| GOAL OF THE EXERCISE |
Copy out the listing below line for line, leaving every entry unchanged.

| INFORMATION SHOWN |

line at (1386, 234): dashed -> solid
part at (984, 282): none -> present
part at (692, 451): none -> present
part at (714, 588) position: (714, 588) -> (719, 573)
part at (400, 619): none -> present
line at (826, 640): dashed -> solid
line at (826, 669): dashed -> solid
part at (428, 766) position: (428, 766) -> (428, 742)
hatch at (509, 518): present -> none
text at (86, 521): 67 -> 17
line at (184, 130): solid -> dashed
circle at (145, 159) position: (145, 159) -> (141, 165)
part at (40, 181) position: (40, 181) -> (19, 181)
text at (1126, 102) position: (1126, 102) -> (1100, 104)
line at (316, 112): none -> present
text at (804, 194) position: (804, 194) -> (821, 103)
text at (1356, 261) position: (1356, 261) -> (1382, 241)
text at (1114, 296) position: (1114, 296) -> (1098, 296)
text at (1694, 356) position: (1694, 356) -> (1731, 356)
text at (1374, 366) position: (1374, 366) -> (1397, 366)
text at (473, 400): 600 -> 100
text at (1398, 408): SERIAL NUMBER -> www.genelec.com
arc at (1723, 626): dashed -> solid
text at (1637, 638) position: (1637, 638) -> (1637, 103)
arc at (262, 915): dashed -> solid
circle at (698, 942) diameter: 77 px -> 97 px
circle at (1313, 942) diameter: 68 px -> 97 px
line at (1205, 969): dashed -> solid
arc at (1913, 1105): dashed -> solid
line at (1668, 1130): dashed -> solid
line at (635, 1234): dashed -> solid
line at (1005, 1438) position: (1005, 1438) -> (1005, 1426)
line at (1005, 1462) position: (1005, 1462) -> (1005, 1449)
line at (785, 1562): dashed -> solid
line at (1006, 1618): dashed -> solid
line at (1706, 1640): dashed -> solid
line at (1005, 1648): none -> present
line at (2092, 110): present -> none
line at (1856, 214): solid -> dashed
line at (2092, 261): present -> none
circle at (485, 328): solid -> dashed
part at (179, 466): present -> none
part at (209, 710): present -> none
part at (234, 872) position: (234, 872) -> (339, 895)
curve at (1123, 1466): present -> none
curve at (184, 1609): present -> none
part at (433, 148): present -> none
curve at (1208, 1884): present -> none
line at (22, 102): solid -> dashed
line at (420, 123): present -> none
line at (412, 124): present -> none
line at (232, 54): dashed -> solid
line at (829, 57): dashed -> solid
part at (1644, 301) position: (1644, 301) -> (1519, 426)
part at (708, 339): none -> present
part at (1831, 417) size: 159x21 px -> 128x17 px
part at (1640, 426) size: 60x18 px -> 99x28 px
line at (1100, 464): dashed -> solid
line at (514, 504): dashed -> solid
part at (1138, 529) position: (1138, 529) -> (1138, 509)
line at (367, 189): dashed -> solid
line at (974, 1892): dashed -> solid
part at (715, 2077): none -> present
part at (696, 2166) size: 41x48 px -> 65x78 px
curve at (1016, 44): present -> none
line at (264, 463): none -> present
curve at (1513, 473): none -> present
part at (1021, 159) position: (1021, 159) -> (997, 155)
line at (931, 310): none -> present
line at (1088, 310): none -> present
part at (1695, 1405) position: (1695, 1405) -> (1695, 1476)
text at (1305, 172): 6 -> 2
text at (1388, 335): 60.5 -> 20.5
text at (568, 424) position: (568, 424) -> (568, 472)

| OUTPUT BELOW |
line at (1386, 234): dashed -> solid
part at (984, 282): none -> present
part at (692, 451): none -> present
part at (714, 588) position: (714, 588) -> (719, 573)
part at (400, 619): none -> present
line at (826, 640): dashed -> solid
line at (826, 669): dashed -> solid
part at (428, 766) position: (428, 766) -> (428, 742)
hatch at (509, 518): present -> none
text at (86, 521): 67 -> 17
line at (184, 130): solid -> dashed
circle at (145, 159) position: (145, 159) -> (141, 165)
part at (40, 181) position: (40, 181) -> (19, 181)
text at (1126, 102) position: (1126, 102) -> (1100, 104)
line at (316, 112): none -> present
text at (804, 194) position: (804, 194) -> (821, 103)
text at (1356, 261) position: (1356, 261) -> (1382, 241)
text at (1114, 296) position: (1114, 296) -> (1098, 296)
text at (1694, 356) position: (1694, 356) -> (1731, 356)
text at (1374, 366) position: (1374, 366) -> (1397, 366)
text at (473, 400): 600 -> 100
text at (1398, 408): SERIAL NUMBER -> www.genelec.com
arc at (1723, 626): dashed -> solid
text at (1637, 638) position: (1637, 638) -> (1637, 103)
arc at (262, 915): dashed -> solid
circle at (698, 942) diameter: 77 px -> 97 px
circle at (1313, 942) diameter: 68 px -> 97 px
line at (1205, 969): dashed -> solid
arc at (1913, 1105): dashed -> solid
line at (1668, 1130): dashed -> solid
line at (635, 1234): dashed -> solid
line at (1005, 1438) position: (1005, 1438) -> (1005, 1426)
line at (1005, 1462) position: (1005, 1462) -> (1005, 1449)
line at (785, 1562): dashed -> solid
line at (1006, 1618): dashed -> solid
line at (1706, 1640): dashed -> solid
line at (1005, 1648): none -> present
line at (2092, 110): present -> none
line at (1856, 214): solid -> dashed
line at (2092, 261): present -> none
circle at (485, 328): solid -> dashed
part at (179, 466): present -> none
part at (209, 710): present -> none
part at (234, 872) position: (234, 872) -> (339, 895)
curve at (1123, 1466): present -> none
curve at (184, 1609): present -> none
part at (433, 148): present -> none
curve at (1208, 1884): present -> none
line at (22, 102): solid -> dashed
line at (420, 123): present -> none
line at (412, 124): present -> none
line at (232, 54): dashed -> solid
line at (829, 57): dashed -> solid
part at (1644, 301) position: (1644, 301) -> (1519, 426)
part at (708, 339): none -> present
part at (1831, 417) size: 159x21 px -> 128x17 px
part at (1640, 426) size: 60x18 px -> 99x28 px
line at (1100, 464): dashed -> solid
line at (514, 504): dashed -> solid
part at (1138, 529) position: (1138, 529) -> (1138, 509)
line at (367, 189): dashed -> solid
line at (974, 1892): dashed -> solid
part at (715, 2077): none -> present
part at (696, 2166) size: 41x48 px -> 65x78 px
curve at (1016, 44): present -> none
line at (264, 463): none -> present
curve at (1513, 473): none -> present
part at (1021, 159) position: (1021, 159) -> (997, 155)
line at (931, 310): none -> present
line at (1088, 310): none -> present
part at (1695, 1405) position: (1695, 1405) -> (1695, 1476)
text at (1305, 172): 6 -> 2
text at (1388, 335): 60.5 -> 20.5
text at (568, 424) position: (568, 424) -> (568, 472)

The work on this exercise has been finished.